_Instructions to follow_
Locate every line in the items below that contains the string "number" and copy each such line in full. Case counts.

_Records for the exercise_

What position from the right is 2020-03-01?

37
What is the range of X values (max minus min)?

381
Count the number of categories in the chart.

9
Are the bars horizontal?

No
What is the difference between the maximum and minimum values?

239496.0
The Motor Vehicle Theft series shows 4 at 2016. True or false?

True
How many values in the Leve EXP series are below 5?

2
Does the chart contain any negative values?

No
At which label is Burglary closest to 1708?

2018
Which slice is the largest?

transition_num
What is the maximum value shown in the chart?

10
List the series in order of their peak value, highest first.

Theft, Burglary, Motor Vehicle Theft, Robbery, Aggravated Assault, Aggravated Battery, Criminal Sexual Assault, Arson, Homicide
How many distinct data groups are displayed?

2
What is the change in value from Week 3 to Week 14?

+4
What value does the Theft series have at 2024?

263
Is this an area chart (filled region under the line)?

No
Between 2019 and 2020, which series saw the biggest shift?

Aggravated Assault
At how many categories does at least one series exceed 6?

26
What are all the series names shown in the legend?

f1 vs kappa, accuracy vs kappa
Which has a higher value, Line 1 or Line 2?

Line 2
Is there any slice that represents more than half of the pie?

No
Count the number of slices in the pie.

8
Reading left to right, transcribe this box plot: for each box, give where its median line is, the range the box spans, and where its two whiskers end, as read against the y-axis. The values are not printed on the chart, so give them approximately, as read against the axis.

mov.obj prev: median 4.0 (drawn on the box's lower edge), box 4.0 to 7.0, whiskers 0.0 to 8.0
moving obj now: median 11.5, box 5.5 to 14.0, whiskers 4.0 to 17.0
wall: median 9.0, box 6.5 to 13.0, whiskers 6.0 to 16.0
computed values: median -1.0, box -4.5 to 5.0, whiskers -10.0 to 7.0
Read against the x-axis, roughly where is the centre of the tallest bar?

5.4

_Result_
Count the number of categories in the chart.
Count the number of slices in the pie.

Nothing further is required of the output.